◆ Extracted material ◆
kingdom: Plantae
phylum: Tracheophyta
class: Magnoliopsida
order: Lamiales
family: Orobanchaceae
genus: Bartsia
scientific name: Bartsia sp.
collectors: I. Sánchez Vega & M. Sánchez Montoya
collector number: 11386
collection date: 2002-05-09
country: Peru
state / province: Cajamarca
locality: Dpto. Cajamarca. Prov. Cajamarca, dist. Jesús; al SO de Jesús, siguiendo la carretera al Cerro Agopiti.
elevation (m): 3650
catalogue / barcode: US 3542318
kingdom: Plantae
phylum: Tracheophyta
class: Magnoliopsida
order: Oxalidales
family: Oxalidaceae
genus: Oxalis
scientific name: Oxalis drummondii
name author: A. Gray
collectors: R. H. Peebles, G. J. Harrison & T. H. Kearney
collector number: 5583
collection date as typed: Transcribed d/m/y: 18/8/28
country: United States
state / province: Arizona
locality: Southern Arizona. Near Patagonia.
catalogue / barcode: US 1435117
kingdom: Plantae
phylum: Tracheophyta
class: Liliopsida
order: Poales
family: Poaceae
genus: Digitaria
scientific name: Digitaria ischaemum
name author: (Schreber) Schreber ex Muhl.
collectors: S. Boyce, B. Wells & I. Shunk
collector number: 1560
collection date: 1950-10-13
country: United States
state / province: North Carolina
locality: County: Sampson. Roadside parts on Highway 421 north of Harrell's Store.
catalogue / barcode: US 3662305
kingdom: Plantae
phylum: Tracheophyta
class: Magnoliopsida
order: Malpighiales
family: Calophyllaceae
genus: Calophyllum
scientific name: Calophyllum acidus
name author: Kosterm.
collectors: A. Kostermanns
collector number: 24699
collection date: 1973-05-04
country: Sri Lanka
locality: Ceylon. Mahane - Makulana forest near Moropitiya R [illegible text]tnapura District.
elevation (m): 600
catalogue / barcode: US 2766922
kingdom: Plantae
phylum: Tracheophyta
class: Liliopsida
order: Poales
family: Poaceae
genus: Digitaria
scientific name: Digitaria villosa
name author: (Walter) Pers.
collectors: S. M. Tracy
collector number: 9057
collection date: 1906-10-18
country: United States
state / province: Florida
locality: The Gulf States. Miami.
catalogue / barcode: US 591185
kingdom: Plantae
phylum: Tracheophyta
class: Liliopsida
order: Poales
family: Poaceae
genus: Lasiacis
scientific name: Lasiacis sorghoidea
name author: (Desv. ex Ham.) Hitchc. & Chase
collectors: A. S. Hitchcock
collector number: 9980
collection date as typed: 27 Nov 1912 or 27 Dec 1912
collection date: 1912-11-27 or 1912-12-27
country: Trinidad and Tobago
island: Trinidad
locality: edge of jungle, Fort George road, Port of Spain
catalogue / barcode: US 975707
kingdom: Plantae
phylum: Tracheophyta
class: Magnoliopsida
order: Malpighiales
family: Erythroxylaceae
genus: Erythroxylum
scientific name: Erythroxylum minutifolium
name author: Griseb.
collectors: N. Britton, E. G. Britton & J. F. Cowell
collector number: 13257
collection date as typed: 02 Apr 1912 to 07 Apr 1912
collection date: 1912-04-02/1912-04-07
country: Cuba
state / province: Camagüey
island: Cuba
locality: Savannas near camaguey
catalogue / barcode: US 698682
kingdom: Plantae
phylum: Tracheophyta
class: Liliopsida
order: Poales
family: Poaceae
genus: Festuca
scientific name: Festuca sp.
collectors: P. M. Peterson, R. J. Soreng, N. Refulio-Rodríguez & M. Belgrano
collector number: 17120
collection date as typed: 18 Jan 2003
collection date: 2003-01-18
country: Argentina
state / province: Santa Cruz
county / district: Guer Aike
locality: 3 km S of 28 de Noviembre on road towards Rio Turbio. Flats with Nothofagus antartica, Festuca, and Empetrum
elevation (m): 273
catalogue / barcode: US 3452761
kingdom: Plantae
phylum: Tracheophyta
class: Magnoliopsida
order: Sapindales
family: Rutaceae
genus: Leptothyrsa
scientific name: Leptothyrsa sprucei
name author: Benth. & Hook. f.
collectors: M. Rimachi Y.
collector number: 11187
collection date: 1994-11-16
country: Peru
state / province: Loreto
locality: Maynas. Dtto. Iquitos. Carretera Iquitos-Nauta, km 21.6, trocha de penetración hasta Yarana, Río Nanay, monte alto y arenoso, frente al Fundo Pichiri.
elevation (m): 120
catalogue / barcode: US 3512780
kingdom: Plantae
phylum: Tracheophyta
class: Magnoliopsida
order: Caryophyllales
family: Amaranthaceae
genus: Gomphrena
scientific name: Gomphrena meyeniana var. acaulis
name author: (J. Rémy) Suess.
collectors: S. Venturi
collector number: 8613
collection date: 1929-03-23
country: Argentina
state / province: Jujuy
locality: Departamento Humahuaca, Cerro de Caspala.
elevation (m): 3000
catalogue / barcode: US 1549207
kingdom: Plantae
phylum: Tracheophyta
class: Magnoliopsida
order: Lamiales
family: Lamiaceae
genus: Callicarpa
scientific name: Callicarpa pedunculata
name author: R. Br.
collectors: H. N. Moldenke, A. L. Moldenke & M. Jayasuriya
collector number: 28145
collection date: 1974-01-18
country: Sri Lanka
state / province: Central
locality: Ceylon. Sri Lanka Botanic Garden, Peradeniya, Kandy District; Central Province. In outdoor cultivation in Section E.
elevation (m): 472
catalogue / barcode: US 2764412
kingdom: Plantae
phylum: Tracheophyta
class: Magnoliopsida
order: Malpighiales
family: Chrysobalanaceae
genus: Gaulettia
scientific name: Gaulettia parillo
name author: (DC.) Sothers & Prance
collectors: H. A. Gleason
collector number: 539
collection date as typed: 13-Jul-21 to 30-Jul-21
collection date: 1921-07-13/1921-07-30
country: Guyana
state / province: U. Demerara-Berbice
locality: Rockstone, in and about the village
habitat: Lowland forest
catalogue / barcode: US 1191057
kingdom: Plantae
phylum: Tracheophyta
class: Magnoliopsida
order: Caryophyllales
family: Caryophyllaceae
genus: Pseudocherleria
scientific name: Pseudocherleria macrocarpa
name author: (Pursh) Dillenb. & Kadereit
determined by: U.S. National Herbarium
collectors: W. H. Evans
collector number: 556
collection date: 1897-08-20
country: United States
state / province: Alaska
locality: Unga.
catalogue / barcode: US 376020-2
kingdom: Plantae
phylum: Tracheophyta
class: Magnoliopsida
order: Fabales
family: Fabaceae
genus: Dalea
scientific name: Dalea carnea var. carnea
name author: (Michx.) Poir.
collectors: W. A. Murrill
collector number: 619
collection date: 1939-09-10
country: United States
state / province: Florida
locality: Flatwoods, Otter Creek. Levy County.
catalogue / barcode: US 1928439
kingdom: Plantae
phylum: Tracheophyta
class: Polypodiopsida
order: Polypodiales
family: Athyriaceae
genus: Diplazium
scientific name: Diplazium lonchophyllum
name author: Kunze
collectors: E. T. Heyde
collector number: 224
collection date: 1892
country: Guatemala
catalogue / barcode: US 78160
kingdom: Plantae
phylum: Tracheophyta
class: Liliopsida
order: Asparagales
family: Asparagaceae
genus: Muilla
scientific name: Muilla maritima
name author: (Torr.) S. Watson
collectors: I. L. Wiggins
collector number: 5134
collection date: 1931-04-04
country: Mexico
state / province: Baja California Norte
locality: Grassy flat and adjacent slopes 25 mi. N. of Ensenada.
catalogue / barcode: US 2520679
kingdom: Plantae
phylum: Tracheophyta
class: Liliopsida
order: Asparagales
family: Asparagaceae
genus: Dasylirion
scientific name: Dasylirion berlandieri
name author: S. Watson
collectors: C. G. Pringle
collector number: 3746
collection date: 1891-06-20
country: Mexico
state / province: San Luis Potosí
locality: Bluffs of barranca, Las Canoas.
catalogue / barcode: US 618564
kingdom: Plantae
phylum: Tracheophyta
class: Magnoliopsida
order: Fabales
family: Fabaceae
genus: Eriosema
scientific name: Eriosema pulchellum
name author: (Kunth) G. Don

◆ What is being asked ◆
Please write out the rows again from the line with "genus: Lasiacis" to the line with "collector number: 13257", swapping "scientific name" for "taxon name" and leaving all else unchanged.

◆ Full response ◆
genus: Lasiacis
taxon name: Lasiacis sorghoidea
name author: (Desv. ex Ham.) Hitchc. & Chase
collectors: A. S. Hitchcock
collector number: 9980
collection date as typed: 27 Nov 1912 or 27 Dec 1912
collection date: 1912-11-27 or 1912-12-27
country: Trinidad and Tobago
island: Trinidad
locality: edge of jungle, Fort George road, Port of Spain
catalogue / barcode: US 975707
kingdom: Plantae
phylum: Tracheophyta
class: Magnoliopsida
order: Malpighiales
family: Erythroxylaceae
genus: Erythroxylum
taxon name: Erythroxylum minutifolium
name author: Griseb.
collectors: N. Britton, E. G. Britton & J. F. Cowell
collector number: 13257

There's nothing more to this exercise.